• **BLOC DE TEXTE**
◇ ◇ ◇ ◇ ◇

Kushner et Witkoff dévoilent comment la trêve entre Israël et le Hamas a été négociée
L'envoyé spécial américain Steve Witkoff (-L) et le gendre du président américain Jared Kushner se serrent la main avant le discours du président américain devant le Parlement israélien, la Knesset, à Jérusalem, le 13 octobre 2025. ©AFP

Lors d’un entretien très médiatisé dans l’émission 60 Minutes sur CBS, Jared Kushner et Steve Witkoff, envoyés spéciaux du président Donald Trump, ont dévoilé leur implication dans la récente trêve entre Israël et le Hamas. Ils ont répondu aux critiques portant sur de potentiels conflits d’intérêts liés à leurs activités économiques étendues dans le Golfe.

Une diplomatie par des canaux non conventionnels

Trump avait accordé à Kushner et Witkoff un pouvoir exceptionnel leur permettant de dialoguer directement avec le Hamas, malgré la classification de ce groupe comme organisation terroriste par les États-Unis. Cette initiative, qui a contourné les voies diplomatiques habituelles du Département d'État, s’est avérée cruciale pour parvenir à l’accord de cessez-le-feu d’octobre, qui prévoyait notamment la libération d’otages israéliens et l’arrêt des opérations militaires israéliennes.

◇ ◇ ◇ ◇ ◇

• **ENREGISTREMENTS EXTRAITS**
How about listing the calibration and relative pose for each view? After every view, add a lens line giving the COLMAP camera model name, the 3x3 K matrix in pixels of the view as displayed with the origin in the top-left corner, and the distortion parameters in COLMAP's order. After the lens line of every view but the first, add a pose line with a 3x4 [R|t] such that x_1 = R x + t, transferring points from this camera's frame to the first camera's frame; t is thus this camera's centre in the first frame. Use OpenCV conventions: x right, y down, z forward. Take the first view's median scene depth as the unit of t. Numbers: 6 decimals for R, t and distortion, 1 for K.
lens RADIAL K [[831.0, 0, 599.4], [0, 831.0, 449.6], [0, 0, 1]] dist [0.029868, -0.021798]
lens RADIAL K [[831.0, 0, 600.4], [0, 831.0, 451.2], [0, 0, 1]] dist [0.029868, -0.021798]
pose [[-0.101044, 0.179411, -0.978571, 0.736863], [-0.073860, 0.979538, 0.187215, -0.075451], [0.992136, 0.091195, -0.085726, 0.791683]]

◇ ◇ ◇ ◇ ◇

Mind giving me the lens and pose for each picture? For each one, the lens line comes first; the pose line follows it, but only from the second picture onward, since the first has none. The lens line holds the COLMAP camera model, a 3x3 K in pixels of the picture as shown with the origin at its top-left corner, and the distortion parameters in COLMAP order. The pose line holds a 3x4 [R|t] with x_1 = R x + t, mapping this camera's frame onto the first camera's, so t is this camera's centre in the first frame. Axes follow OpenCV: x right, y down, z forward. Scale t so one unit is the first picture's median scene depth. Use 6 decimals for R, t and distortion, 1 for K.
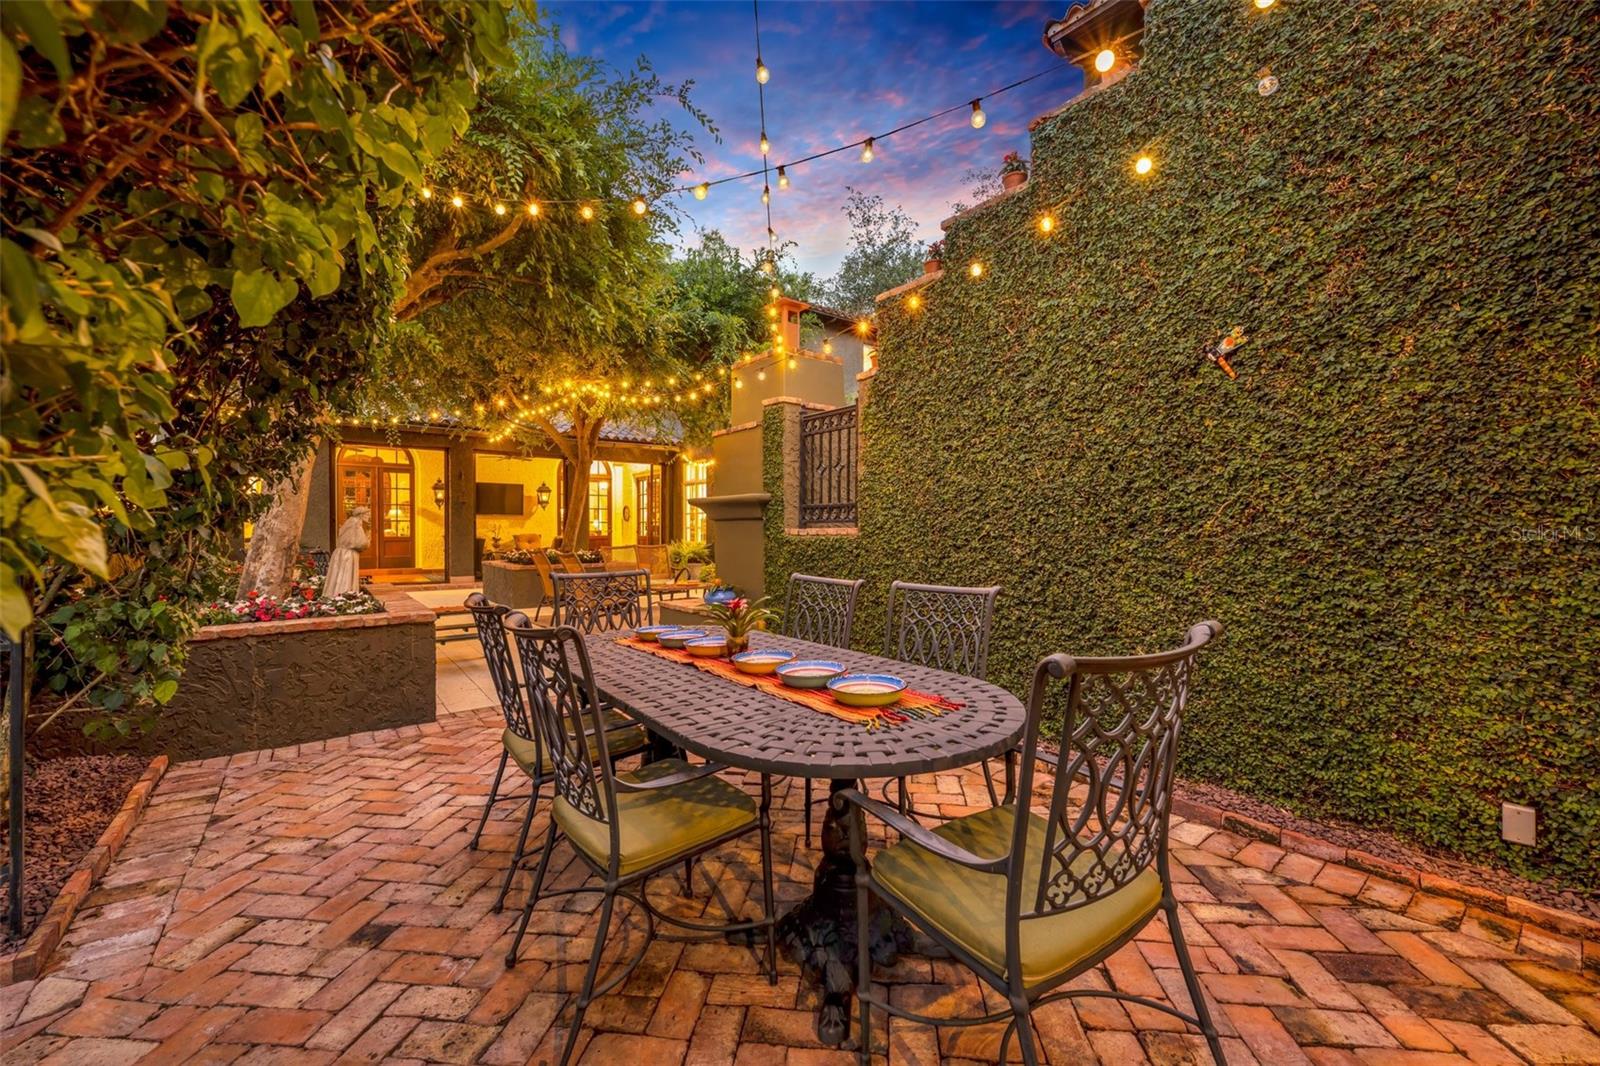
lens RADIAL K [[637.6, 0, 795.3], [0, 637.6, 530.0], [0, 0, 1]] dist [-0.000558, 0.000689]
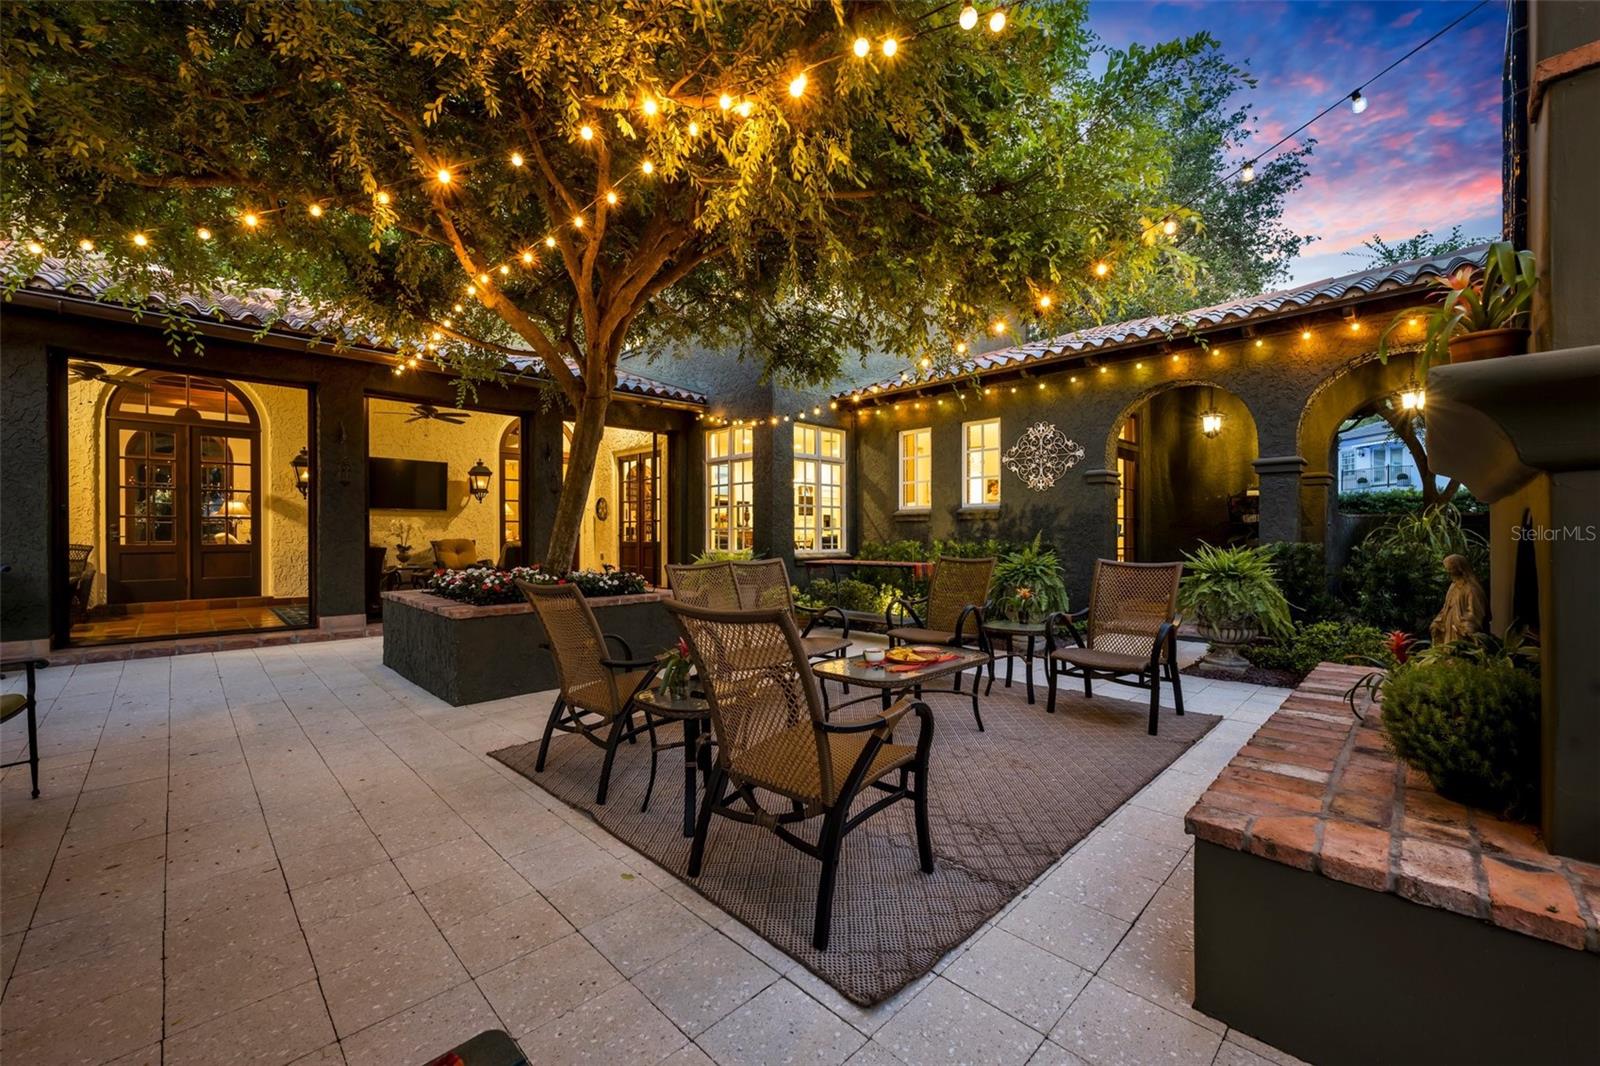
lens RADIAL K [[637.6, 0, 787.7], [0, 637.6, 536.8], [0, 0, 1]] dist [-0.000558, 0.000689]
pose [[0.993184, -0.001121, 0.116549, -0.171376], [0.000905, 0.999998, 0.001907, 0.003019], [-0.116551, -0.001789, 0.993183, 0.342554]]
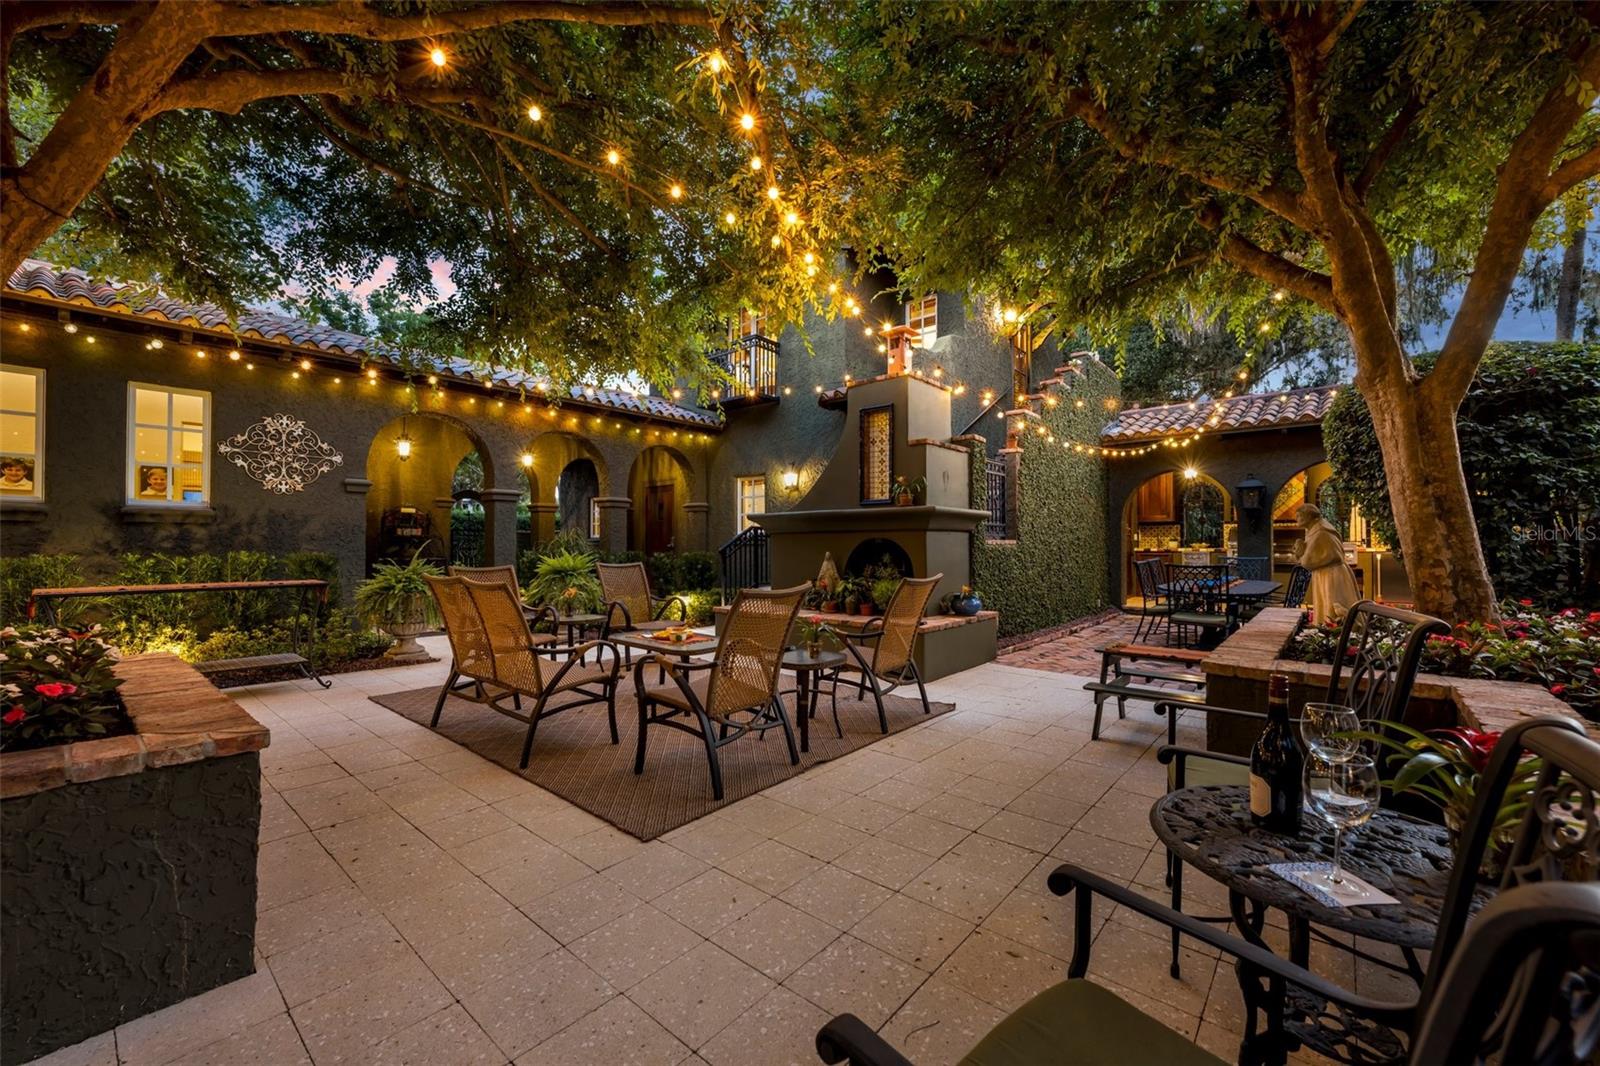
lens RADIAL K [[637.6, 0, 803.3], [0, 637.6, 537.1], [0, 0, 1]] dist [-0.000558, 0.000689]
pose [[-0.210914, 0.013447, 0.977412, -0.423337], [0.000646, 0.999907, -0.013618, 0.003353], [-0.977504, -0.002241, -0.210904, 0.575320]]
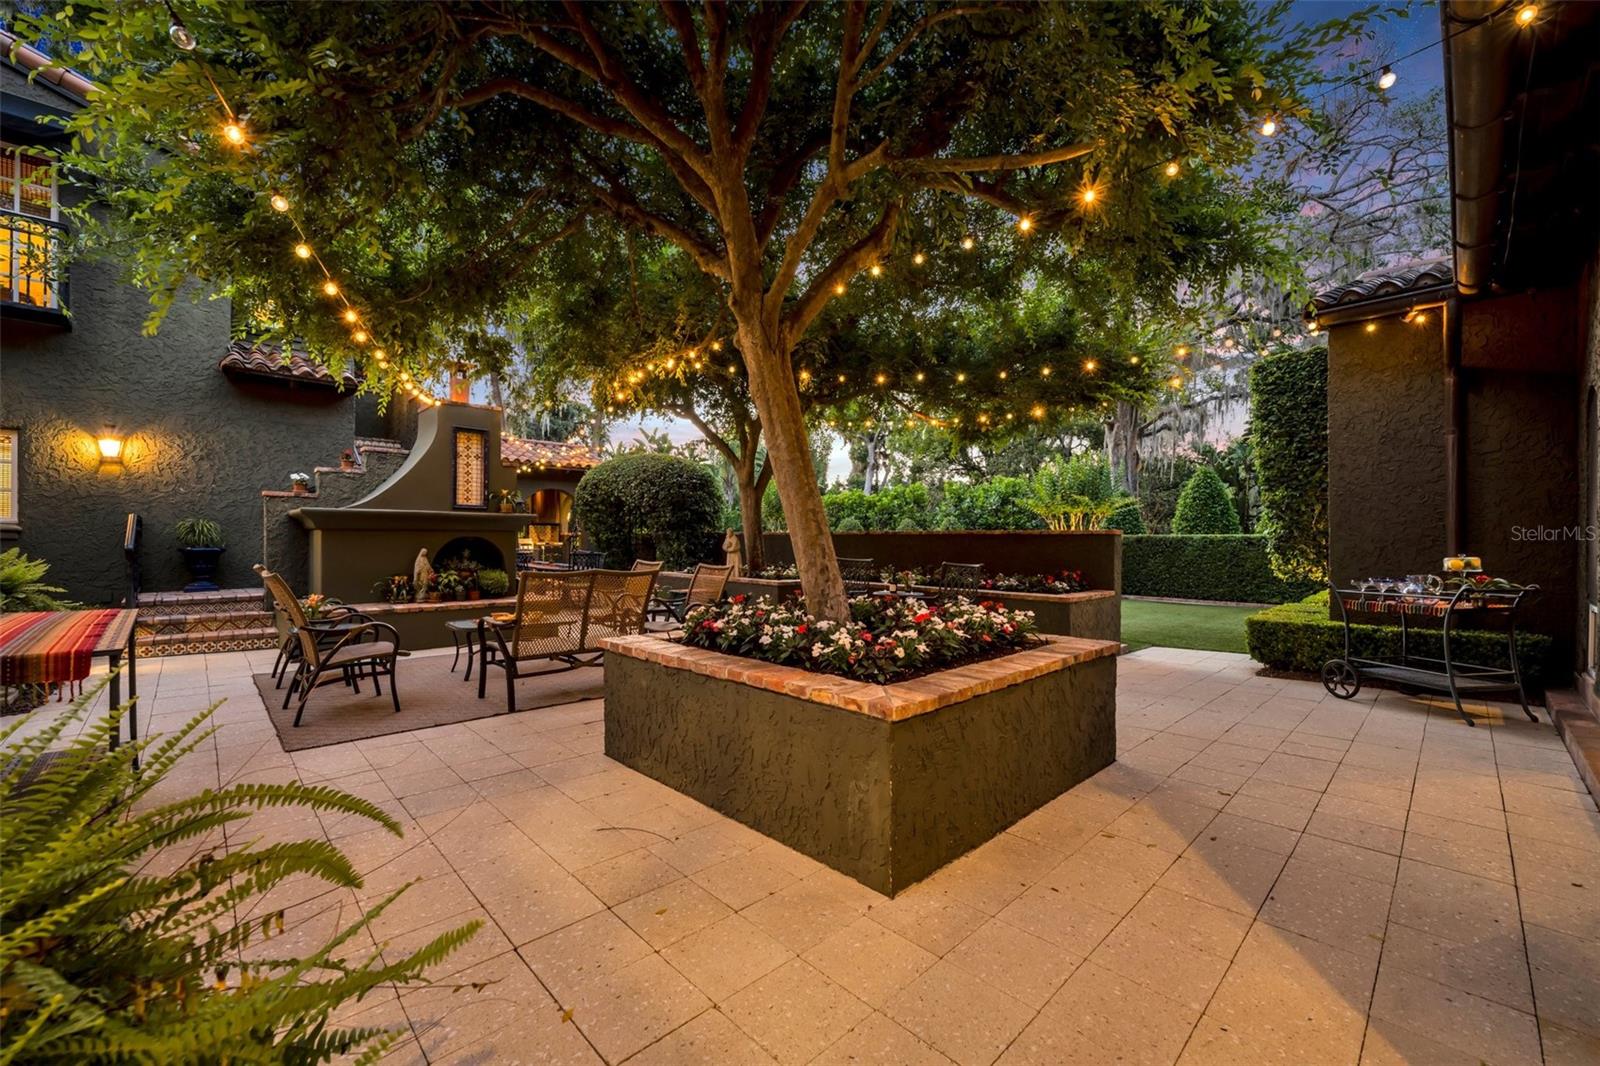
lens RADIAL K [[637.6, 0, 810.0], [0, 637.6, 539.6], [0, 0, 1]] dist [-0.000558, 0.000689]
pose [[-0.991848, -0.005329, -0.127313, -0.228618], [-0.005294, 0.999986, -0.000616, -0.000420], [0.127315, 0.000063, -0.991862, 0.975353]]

◇ ◇ ◇ ◇ ◇

• **OBJECTIF VISÉ**
Reproduisez fidèlement le passage du texte sur la trêve entre Israël et le Hamas qui commence par « Lors d’un entretien » et se poursuit jusqu'à « dans le Golfe. ». Les enregistrements n'interviennent à aucun moment dans ce travail.

• **RÉPONSE ATTENDUE**
Lors d’un entretien très médiatisé dans l’émission 60 Minutes sur CBS, Jared Kushner et Steve Witkoff, envoyés spéciaux du président Donald Trump, ont dévoilé leur implication dans la récente trêve entre Israël et le Hamas. Ils ont répondu aux critiques portant sur de potentiels conflits d’intérêts liés à leurs activités économiques étendues dans le Golfe.